Depends what type of pleco, how old they are and what other foods are available.


----------



## Guest (Apr 29, 2012)

if you get bristlenose plecos all of your algae will be gone in a few days.. the bigger the pleco the quicker it will be gone..


----------



## rp-photo (Sep 22, 2011)

my pleco is a monster..... (not in size) but the 1 tank i have him theres never been an algae break out ..

i drop in a algae wafer for him every couple days to make sure he is getting food...

i like the fact that theyre nocturnal ... or atleast all that *** had have been...


----------



## Guest (Apr 29, 2012)

*** stopped feeding pleco wafters to all plecos but my breeding groups.. and even then i usually just give them no salt french cut green beans.. 9 times out of 10 the africans eat the wafters.. the plecos dont even get them.. the green beans they kinda leave alone if they are big enough... but even then i just feed alot of flakes and the plecos eat that...


----------



## brinkles (Jan 30, 2011)

Common plecos do a lousy job when they get big - and they get big!

Bristlenose are good algae eaters, and pretty tough, too.

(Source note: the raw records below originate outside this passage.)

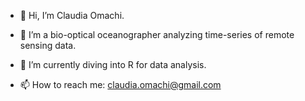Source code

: - 👋 Hi, I’m Claudia Omachi.
- 👀 I’m a bio-optical oceanographer analyzing time-series of remote sensing data.
- 🌱 I’m currently diving into R for data analysis. 

- 📫 How to reach me: claudia.omachi@gmail.com

<!---
claomachi/claomachi is a ✨ special ✨ repository because its `README.md` (this file) appears on your GitHub profile.
You can click the Preview link to take a look at your changes.
--->

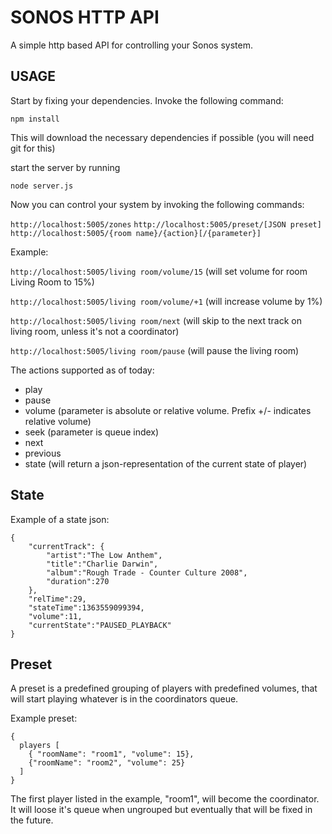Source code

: SONOS HTTP API
==============

A simple http based API for controlling your Sonos system.

USAGE
-----

Start by fixing your dependencies. Invoke the following command:

`npm install`

This will download the necessary dependencies if possible (you will need git for this)

start the server by running

`node server.js`

Now you can control your system by invoking the following commands:

`http://localhost:5005/zones`
`http://localhost:5005/preset/[JSON preset]`
`http://localhost:5005/{room name}/{action}[/{parameter}]`

Example:

`http://localhost:5005/living room/volume/15`
(will set volume for room Living Room to 15%)

`http://localhost:5005/living room/volume/+1`
(will increase volume by 1%)

`http://localhost:5005/living room/next`
(will skip to the next track on living room, unless it's not a coordinator)

`http://localhost:5005/living room/pause`
(will pause the living room)

The actions supported as of today:

* play
* pause
* volume (parameter is absolute or relative volume. Prefix +/- indicates relative volume)
* seek (parameter is queue index)
* next
* previous
* state (will return a json-representation of the current state of player)

State
-----

Example of a state json:

	{
		"currentTrack": {
			"artist":"The Low Anthem",
			"title":"Charlie Darwin",
			"album":"Rough Trade - Counter Culture 2008",
			"duration":270
		},
		"relTime":29,
		"stateTime":1363559099394,
		"volume":11,
		"currentState":"PAUSED_PLAYBACK"
	}


Preset
------

A preset is a predefined grouping of players with predefined volumes, that will start playing whatever is in the coordinators queue.

Example preset:

	{ 
	  players [
	    { "roomName": "room1", "volume": 15}, 
	    {"roomName": "room2", "volume": 25}
	  ]
	}

The first player listed in the example, "room1", will become the coordinator. It will loose it's queue when ungrouped but eventually that will be fixed in the future.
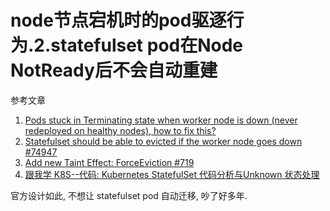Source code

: # node节点宕机时的pod驱逐行为.2.statefulset pod在Node NotReady后不会自动重建

参考文章

1. [Pods stuck in Terminating state when worker node is down (never redeployed on healthy nodes), how to fix this?](https://stackoverflow.com/questions/68979835/pods-stuck-in-terminating-state-when-worker-node-is-down-never-redeployed-on-he)
2. [Statefulset should be able to evicted if the worker node goes down #74947](https://github.com/kubernetes/kubernetes/issues/74947)
3. [Add new Taint Effect: ForceEviction #719](https://github.com/kubernetes/enhancements/pull/719)
4. [跟我学 K8S--代码: Kubernetes StatefulSet 代码分析与Unknown 状态处理](https://segmentfault.com/a/1190000019488735)

官方设计如此, 不想让 statefulset pod 自动迁移, 吵了好多年.
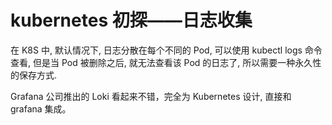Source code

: # kubernetes 初探——日志收集

<!--
ID: 37dc9f27-57a6-4c9a-87ea-f954e8f6dec9
Status: publish
Date: 2018-09-30T04:58:00
Modified: 2020-05-16T11:24:43
wp_id: 555
-->

在 K8S 中, 默认情况下, 日志分散在每个不同的 Pod, 可以使用 kubectl logs 命令查看, 但是当 Pod 被删除之后, 就无法查看该 Pod 的日志了, 所以需要一种永久性的保存方式.

Grafana 公司推出的 Loki 看起来不错，完全为 Kubernetes 设计, 直接和 grafana 集成。
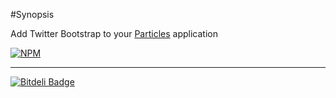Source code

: 
#Synopsis

Add Twitter Bootstrap to your [Particles](https://github.com/particles) application

[![NPM](https://nodei.co/npm/particles-bootstrap.png?downloads=true)](https://nodei.co/npm/particles-bootstrap/)

-----

[![Bitdeli Badge](https://d2weczhvl823v0.cloudfront.net/particles/particles-bootstrap/trend.png)](https://bitdeli.com/free "Bitdeli Badge")

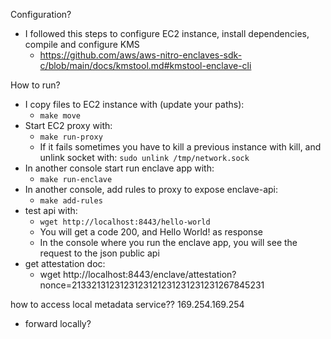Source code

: Configuration?
- I followed this steps to configure EC2 instance, install dependencies, compile and configure KMS
  - https://github.com/aws/aws-nitro-enclaves-sdk-c/blob/main/docs/kmstool.md#kmstool-enclave-cli

How to run?
- I copy files to EC2 instance with (update your paths):
  - `make move`
- Start EC2 proxy with:
  - `make run-proxy`
  - If it fails sometimes you have to kill a previous instance with kill, and unlink socket with: `sudo unlink /tmp/network.sock`
- In another console start run enclave app with:
  - `make run-enclave`
- In another console, add rules to proxy to expose enclave-api:
  - `make add-rules`
- test api with:
  - `wget http://localhost:8443/hello-world`
  - You will get a code 200, and Hello World! as response
  - In the console where you run the enclave app, you will see the request to the json public api
- get attestation doc:
  - wget  http://localhost:8443/enclave/attestation?nonce=2133213123123123121231231231231267845231


how to access local metadata service??
169.254.169.254
- forward locally?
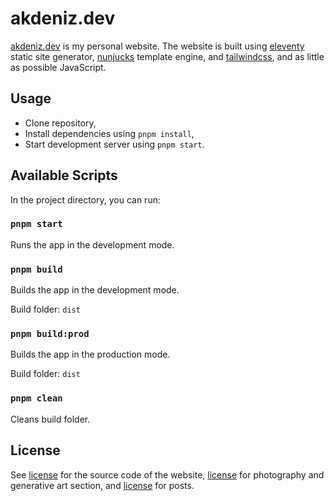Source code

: # akdeniz.dev

[akdeniz.dev](https://akdeniz.dev) is my personal website. 
The website is built using [eleventy](https://www.11ty.dev/) static site generator,
[nunjucks](https://mozilla.github.io/nunjucks/) template engine, and 
[tailwindcss](https://tailwindcss.com/), and as little as possible JavaScript.

## Usage

- Clone repository,
- Install dependencies using `pnpm install`,
- Start development server using `pnpm start`.

## Available Scripts

In the project directory, you can run:

### `pnpm start`
Runs the app in the development mode.

### `pnpm build`
Builds the app in the development mode.

Build folder: `dist`

### `pnpm build:prod`
Builds the app in the production mode.

Build folder: `dist`

### `pnpm clean`
Cleans build folder.

## License

See [license](/LICENSE) for the source code of the website, [license](/LICENSE-art) for photography and generative art section, and [license](/LICENSE-posts) for posts.
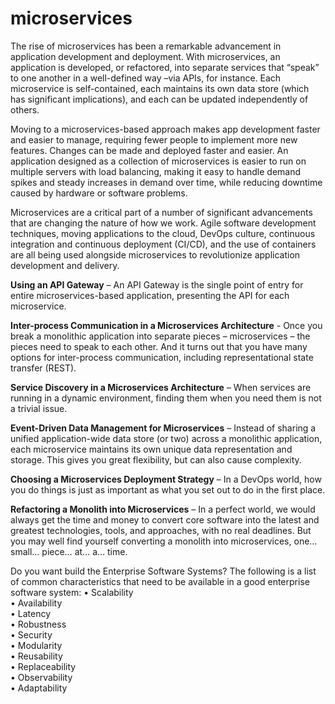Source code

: # microservices

The rise of microservices has been a remarkable advancement in application development and deployment. With microservices, an application is developed, or refactored, into separate services that “speak” to one another in a well-defined way –via APIs, for instance. Each microservice is self-contained, each maintains its own data store (which has significant implications), and each can be updated independently of others.

Moving to a microservices-based approach makes app development faster and easier to manage, requiring fewer people to implement more new features. Changes can be made and deployed faster and easier. An application designed as a collection of microservices is easier to run on multiple servers with load balancing, making it easy to handle demand spikes and steady increases in demand over time, while reducing downtime caused by hardware or software problems.

Microservices are a critical part of a number of significant advancements that are changing the nature of how we work. Agile software development techniques, moving applications to the cloud, DevOps culture, continuous integration and continuous deployment (CI/CD), and the use of containers are all being used alongside microservices to revolutionize application development and delivery.

**Using an API Gateway** – An API Gateway is the single point of entry for entire microservices-based application, presenting the API for each microservice.

**Inter-process Communication in a Microservices Architecture** - Once you break a monolithic application into separate pieces – microservices – the pieces need to speak to each other. And it turns out that you have many options for inter-process communication, including representational state transfer (REST).

**Service Discovery in a Microservices Architecture** – When services are running in a dynamic environment, finding them when you need them is not a trivial issue.

**Event-Driven Data Management for Microservices** – Instead of sharing a unified application-wide data store (or two) across a monolithic application, each microservice maintains its own unique data representation and storage. This gives you great flexibility, but can also cause complexity.

**Choosing a Microservices Deployment Strategy** – In a DevOps world, how you do things is just as important as what you set out to do in the first place.

**Refactoring a Monolith into Microservices** – In a perfect world, we would always get the time and money to convert core software into the latest and greatest technologies, tools, and approaches, with no real deadlines. But you may well find yourself converting a monolith into microservices, one… small… piece… at… a… time.

Do you want build the Enterprise Software Systems?
The following is a list of common characteristics that need to be available in a good enterprise software system:
• Scalability  
• Availability  
• Latency   
• Robustness  
• Security  
• Modularity  
• Reusability  
• Replaceability  
• Observability  
• Adaptability  
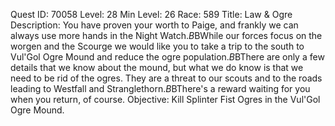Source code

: Quest ID: 70058
Level: 28
Min Level: 26
Race: 589
Title: Law & Ogre
Description: You have proven your worth to Paige, and frankly we can always use more hands in the Night Watch.$B$BWhile our forces focus on the worgen and the Scourge we would like you to take a trip to the south to Vul'Gol Ogre Mound and reduce the ogre population.$B$BThere are only a few details that we know about the mound, but what we do know is that we need to be rid of the ogres. They are a threat to our scouts and to the roads leading to Westfall and Stranglethorn.$B$BThere's a reward waiting for you when you return, of course.
Objective: Kill Splinter Fist Ogres in the Vul'Gol Ogre Mound.
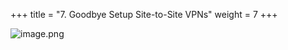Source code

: +++
title = "7. Goodbye Setup Site-to-Site VPNs"
weight = 7
+++


![image.png](/images/008-viii-clean-it-up/39-981274-image.png)


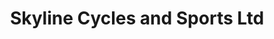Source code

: ---
title: "Skyline Cycles and Sports Ltd"
url: /aberdeen/skyline-cycles-and-sports-ltd/
shop: Fahrrad
---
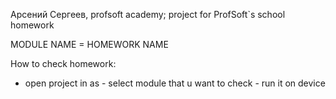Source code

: Арсений Сергеев, profsoft academy;
project for ProfSoft`s school homework

MODULE NAME = HOMEWORK NAME

How to check homework:
 - open project in as - select module that u want to check - run it on device
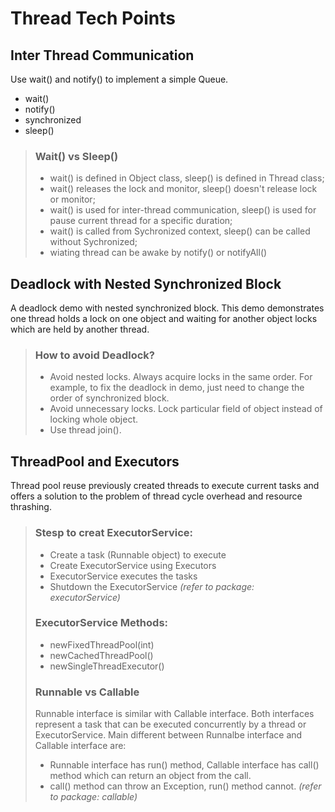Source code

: # Thread Tech Points
## Inter Thread Communication
Use wait() and notify() to implement a simple Queue. 
* wait()
* notify()
* synchronized
* sleep()
>### Wait() vs Sleep()
> - wait() is defined in Object class, sleep() is defined in Thread class;
> - wait() releases the lock and monitor, sleep() doesn't release lock or monitor; 
> - wait() is used for inter-thread communication, sleep() is used for pause current thread for a specific duration; 
> - wait() is called from Sychronized context, sleep() can be called without Sychronized; 
> - wiating thread can be awake by notify() or notifyAll()

## Deadlock with Nested Synchronized Block
A deadlock demo with nested synchronized block. This demo demonstrates one thread holds a lock on one object and waiting for another object locks which are held by another thread. 
> ### How to avoid Deadlock? 
> - Avoid nested locks. Always acquire locks in the same order. For example, to fix the deadlock in demo, just need to change the order of synchronized block.
> - Avoid unnecessary locks. Lock particular field of object instead of locking whole object. 
> - Use thread join().

## ThreadPool and Executors
Thread pool reuse previously created threads to execute current tasks and offers a solution to the problem of thread cycle overhead and resource thrashing. 
> ### Stesp to creat ExecutorService: 
> - Create a task (Runnable object) to execute
> - Create ExecutorService using Executors
> - ExecutorService executes the tasks
> - Shutdown the ExecutorService
> _(refer to package: executorService)_
> ### ExecutorService Methods: 
> - newFixedThreadPool(int)
> - newCachedThreadPool()
> - newSingleThreadExecutor()
> ### Runnable vs Callable
> Runnable interface is similar with Callable interface. Both interfaces represent a task that can be executed concurrently by a thread or ExecutorService. Main different between Runnalbe interface and Callable interface are: 
> - Runnable interface has run() method, Callable interface has call() method which can return an object from the call. 
> - call() method can throw an Exception, run() method cannot. 
> _(refer to package: callable)_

Many of the other species are fragile.


----------



## AulonoKarl (Mar 9, 2012)

I had a common pleco for a year or so. When he was small he would do an ok job eating the algae, but as he got bigger he seemed more interested in eating what the other fish were eating. By the time he got to be around 7 inches he was pretty much just eating cichlid pellets and not cleaning much at all.

I think bristlenose stay pretty consistent. Mine are still young and are doing an absolutely fantastic job. I have two and haven't hardly had to clean my glass in a month.


----------



## diverbloke (May 2, 2012)

Bristlenoses are very good and they dont grow too large


----------



## irondan (Nov 22, 2007)

i have 3 commons in my 125 and there is no algae whatsoever on the glass, rocks or driftwood. they have been in the tank for 3 years. i have a 3 inch bristlenose in my 35 which was overrun with algae 3 weeks ago and the tank is spotless now.


----------



## Tiktaalik Owner (Aug 17, 2009)

I've never understood algae phobia. Unless it's on my front glass I could care less. In their natural environment fish would be surrounded by it. Let it grow, brother.

Plecos are cool -- if you like Plecos. Describing a fish that can get as big as your arm as a "tank cleaner" has to be the greatest gimmick in the hobby. The common ones will produce more poop & nitrates than an Oscar. My ranting aside, I'm more than a little tempted by some of the fancy ones, as long as they leave my lush, beautiful algae alone.


----------



## hoary2001 (Dec 27, 2011)

My common pleco which died recently never did a good job on algae. And the algae has steadily increased over the last few months. Could this be due to the nitrates (~20-30ppm)? I don't have plants. I have the light on for only 6 hours max a day and the tank is located out of any direct sunlight. I just don't like the look of the algae, in this case the yellow-green kind. All over the rocks especially. Cleans easily enough off the glass. I'm thinking Niritina snails.


----------



## GTZ (Apr 21, 2010)

Before and after 2 bristlenose plecos. I would of course prefer the green algae, but it always ends up turning brownish. So I chose a clean looking tank as the lesser of two evils.


----------



## Mr.Dempsey (Jan 4, 2012)

I got to say looks way better with the green algae but like you said it keeps turning brown and brown algae looks horrible. But man does your tank look AWESOME with at green algae!


----------



## Guest (May 15, 2012)

GTZ said:


> Before and after 2 bristlenose plecos. I would of course prefer the green algae, but it always ends up turning brownish. So I chose a clean looking tank as the lesser of two evils.


that is legitly like day and night. i also recently just purchased myself 2 BN Plecos. they do wonder work and i love them.

even cause they're new, the cichlids are bugging them lol


----------



## Tiktaalik Owner (Aug 17, 2009)

I'm a sucker for the natural look, but that clean tank is like some liquid work of art.


----------